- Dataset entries
= = = = = = =

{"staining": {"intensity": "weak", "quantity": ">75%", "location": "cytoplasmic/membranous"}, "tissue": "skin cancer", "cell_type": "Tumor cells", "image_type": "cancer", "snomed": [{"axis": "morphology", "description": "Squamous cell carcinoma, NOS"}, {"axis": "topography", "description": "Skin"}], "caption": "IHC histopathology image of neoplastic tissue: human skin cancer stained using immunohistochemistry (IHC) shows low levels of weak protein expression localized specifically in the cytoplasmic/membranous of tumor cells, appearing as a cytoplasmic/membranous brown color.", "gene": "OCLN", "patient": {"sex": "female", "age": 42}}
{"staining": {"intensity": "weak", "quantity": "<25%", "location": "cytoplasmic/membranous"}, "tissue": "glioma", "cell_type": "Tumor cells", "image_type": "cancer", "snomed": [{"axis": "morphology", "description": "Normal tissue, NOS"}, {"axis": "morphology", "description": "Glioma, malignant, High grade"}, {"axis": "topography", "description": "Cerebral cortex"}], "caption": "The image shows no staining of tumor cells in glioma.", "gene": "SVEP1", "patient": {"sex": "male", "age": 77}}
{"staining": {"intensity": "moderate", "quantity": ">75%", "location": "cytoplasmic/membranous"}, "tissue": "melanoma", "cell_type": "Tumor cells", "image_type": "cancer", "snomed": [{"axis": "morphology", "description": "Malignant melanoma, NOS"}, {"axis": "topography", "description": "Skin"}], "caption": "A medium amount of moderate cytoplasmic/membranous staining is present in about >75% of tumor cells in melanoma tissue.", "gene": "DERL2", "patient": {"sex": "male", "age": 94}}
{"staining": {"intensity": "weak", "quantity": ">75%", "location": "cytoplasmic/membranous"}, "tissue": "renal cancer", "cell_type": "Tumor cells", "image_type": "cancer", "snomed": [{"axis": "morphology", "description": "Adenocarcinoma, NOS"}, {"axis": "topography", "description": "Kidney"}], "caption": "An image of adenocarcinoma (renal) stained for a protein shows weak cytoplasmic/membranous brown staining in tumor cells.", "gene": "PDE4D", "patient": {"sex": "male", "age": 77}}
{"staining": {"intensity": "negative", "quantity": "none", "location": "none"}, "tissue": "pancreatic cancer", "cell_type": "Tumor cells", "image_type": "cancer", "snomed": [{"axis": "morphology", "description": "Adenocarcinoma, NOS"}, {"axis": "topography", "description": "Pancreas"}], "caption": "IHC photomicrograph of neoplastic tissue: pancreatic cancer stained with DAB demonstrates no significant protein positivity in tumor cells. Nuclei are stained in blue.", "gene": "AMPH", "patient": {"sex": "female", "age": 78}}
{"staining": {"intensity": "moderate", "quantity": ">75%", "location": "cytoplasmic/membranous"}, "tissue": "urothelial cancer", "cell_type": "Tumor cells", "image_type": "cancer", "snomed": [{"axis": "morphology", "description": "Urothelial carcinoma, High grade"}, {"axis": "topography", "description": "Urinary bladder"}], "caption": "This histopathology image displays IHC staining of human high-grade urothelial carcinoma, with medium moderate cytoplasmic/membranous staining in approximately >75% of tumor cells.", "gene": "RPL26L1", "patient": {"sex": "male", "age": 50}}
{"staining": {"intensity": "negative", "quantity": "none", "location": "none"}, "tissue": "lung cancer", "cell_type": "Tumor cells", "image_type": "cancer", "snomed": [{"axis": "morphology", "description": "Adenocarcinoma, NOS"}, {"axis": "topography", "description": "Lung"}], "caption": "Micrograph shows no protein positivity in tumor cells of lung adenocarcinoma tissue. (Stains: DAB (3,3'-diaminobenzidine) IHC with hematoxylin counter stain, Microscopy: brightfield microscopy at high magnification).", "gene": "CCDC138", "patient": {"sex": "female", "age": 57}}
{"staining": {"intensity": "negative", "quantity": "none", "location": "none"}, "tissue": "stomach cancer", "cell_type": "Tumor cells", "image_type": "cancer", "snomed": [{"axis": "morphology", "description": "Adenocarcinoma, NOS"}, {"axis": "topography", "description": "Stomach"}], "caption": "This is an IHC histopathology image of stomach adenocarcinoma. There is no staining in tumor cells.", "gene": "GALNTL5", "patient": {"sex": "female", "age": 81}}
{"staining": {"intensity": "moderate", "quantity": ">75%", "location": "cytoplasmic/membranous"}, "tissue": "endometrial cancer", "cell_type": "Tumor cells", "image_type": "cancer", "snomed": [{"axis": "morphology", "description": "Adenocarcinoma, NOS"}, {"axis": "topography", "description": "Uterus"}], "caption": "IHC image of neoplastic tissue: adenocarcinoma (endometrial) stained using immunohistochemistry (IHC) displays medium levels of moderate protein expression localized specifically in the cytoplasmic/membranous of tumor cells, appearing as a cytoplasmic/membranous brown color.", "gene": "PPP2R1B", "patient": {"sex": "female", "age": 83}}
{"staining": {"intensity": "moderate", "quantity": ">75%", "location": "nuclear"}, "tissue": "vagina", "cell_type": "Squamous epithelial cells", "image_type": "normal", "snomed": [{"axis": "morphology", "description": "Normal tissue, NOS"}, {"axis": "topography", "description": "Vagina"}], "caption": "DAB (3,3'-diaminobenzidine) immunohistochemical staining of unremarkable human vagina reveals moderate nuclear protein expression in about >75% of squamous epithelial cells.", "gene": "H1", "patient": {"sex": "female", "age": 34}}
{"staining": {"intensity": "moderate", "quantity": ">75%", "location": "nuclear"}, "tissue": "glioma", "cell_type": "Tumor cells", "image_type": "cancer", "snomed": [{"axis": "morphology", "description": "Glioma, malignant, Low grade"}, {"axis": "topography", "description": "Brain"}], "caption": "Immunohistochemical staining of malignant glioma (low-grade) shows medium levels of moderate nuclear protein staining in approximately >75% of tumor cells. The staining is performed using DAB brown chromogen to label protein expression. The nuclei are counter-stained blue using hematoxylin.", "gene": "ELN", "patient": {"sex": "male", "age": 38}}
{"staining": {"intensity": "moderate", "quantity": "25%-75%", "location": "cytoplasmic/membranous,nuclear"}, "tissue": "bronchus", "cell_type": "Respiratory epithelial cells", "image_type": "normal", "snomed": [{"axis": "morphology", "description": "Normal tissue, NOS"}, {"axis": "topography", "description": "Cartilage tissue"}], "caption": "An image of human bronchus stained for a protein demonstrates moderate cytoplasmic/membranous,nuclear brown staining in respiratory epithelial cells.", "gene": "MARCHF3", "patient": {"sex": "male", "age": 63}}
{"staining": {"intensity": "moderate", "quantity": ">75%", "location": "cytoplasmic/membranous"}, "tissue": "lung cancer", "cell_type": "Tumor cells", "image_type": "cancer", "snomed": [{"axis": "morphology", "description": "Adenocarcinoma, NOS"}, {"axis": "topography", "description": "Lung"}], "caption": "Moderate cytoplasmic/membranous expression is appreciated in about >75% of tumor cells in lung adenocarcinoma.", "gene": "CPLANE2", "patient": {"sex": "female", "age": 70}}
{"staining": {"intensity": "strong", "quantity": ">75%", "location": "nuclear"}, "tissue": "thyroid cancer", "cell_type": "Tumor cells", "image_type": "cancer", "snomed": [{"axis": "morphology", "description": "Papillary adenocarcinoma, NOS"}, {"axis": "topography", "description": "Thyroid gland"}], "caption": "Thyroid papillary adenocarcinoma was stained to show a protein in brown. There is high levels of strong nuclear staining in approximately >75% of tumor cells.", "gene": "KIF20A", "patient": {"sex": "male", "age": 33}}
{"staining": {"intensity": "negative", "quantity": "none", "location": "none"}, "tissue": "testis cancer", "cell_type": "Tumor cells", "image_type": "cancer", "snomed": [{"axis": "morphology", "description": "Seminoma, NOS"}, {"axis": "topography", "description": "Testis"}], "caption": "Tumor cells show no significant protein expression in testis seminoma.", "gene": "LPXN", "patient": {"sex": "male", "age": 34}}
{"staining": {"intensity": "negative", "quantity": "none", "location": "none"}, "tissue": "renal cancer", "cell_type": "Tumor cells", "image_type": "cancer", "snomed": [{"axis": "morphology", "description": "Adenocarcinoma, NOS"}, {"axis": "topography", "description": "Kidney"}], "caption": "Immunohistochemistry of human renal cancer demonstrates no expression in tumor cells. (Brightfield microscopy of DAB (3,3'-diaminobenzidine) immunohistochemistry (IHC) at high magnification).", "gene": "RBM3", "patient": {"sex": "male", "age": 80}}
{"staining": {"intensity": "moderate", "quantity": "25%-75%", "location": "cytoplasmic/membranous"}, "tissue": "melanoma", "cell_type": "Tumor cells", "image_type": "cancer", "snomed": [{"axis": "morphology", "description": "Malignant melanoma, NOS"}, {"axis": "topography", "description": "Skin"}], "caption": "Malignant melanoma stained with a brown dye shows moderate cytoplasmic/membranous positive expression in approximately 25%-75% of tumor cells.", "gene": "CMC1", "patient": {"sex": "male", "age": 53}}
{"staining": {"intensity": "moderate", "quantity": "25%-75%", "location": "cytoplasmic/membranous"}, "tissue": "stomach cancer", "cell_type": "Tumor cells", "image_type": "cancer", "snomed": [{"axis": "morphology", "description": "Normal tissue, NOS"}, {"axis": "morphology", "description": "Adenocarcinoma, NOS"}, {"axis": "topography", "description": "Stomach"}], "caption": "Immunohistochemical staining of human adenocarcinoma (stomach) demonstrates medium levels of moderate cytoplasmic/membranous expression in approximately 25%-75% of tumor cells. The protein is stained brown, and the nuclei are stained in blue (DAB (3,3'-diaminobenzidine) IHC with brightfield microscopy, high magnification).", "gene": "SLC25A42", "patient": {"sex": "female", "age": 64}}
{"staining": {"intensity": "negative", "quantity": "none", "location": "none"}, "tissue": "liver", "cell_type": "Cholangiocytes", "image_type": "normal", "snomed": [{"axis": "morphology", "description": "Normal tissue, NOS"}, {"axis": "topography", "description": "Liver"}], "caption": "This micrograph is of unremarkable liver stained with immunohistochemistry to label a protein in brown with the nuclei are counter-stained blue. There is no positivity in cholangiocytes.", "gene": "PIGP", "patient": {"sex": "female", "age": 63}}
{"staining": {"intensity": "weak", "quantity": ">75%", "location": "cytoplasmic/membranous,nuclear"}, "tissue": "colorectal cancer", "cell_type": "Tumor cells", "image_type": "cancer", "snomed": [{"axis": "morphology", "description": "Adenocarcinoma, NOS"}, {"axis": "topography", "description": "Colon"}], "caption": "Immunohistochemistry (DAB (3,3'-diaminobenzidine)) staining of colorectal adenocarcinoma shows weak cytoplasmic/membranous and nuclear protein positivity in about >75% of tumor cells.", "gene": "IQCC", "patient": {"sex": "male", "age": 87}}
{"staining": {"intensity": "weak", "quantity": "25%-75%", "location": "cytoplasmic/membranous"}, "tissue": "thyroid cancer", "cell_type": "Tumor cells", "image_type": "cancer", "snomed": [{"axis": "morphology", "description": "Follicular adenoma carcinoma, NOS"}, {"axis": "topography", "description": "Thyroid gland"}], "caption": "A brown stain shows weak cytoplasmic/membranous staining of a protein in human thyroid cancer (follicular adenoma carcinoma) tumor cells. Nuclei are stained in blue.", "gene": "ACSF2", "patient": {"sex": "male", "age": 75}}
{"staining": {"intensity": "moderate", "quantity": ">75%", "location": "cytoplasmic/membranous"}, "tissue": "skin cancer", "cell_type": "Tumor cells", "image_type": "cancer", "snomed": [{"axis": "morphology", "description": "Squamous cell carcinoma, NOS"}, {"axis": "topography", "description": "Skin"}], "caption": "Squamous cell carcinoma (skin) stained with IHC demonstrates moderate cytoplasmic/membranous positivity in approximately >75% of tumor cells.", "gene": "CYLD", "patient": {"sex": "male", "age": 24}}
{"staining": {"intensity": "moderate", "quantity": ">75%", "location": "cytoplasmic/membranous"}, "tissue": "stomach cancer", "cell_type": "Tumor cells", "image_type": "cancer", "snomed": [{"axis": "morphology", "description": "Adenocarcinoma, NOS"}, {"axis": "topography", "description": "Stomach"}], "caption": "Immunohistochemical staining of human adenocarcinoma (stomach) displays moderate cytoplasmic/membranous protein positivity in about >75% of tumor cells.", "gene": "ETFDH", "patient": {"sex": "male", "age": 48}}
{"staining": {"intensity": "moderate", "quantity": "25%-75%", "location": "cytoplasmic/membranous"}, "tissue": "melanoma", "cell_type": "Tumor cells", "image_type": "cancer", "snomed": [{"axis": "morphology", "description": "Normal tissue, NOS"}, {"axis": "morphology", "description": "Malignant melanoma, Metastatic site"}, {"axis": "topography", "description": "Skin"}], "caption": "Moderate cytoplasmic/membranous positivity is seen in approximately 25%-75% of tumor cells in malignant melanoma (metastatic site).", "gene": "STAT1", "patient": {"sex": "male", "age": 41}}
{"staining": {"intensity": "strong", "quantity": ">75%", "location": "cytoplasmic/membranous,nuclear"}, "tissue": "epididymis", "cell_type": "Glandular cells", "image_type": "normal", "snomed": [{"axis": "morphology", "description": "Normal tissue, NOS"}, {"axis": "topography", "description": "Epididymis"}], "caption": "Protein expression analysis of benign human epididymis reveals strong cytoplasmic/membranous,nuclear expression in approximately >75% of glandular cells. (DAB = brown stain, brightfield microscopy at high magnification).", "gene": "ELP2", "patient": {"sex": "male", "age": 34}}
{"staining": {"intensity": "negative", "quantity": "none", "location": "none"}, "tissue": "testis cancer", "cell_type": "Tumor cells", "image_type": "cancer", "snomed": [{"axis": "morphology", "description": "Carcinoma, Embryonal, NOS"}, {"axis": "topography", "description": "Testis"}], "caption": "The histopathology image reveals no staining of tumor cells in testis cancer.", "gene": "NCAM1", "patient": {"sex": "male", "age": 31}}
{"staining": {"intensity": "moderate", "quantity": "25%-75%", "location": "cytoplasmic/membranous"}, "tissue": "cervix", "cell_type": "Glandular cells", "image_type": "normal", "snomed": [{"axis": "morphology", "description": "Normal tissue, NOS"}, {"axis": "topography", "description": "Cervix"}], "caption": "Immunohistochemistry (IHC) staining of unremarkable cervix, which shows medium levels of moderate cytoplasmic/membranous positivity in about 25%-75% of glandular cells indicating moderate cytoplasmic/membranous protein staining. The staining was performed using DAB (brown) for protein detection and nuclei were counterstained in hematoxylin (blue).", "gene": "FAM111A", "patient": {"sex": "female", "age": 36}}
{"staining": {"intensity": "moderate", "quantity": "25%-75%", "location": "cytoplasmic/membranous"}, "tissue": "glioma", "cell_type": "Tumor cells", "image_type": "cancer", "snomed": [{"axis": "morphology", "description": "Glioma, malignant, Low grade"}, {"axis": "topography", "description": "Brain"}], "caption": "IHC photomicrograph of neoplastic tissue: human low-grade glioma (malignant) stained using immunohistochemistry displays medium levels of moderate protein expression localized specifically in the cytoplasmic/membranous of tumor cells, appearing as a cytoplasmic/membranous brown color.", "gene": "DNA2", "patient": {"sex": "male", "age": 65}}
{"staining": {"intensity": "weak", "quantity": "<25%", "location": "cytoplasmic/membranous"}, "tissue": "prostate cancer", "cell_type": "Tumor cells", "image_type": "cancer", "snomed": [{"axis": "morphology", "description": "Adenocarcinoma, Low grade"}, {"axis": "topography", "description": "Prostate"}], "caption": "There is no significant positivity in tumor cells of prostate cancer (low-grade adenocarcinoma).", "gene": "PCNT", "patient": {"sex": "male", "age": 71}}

= = = = = = =

- Work task
From the entries above, return exactly the line containing "neoplastic tissue: adenocarcinoma", the line containing "(3,3'-diaminobenzidine) immunohistochemical staining", and all lines between, and nothing else.

- Exercise output
{"staining": {"intensity": "moderate", "quantity": ">75%", "location": "cytoplasmic/membranous"}, "tissue": "endometrial cancer", "cell_type": "Tumor cells", "image_type": "cancer", "snomed": [{"axis": "morphology", "description": "Adenocarcinoma, NOS"}, {"axis": "topography", "description": "Uterus"}], "caption": "IHC image of neoplastic tissue: adenocarcinoma (endometrial) stained using immunohistochemistry (IHC) displays medium levels of moderate protein expression localized specifically in the cytoplasmic/membranous of tumor cells, appearing as a cytoplasmic/membranous brown color.", "gene": "PPP2R1B", "patient": {"sex": "female", "age": 83}}
{"staining": {"intensity": "moderate", "quantity": ">75%", "location": "nuclear"}, "tissue": "vagina", "cell_type": "Squamous epithelial cells", "image_type": "normal", "snomed": [{"axis": "morphology", "description": "Normal tissue, NOS"}, {"axis": "topography", "description": "Vagina"}], "caption": "DAB (3,3'-diaminobenzidine) immunohistochemical staining of unremarkable human vagina reveals moderate nuclear protein expression in about >75% of squamous epithelial cells.", "gene": "H1", "patient": {"sex": "female", "age": 34}}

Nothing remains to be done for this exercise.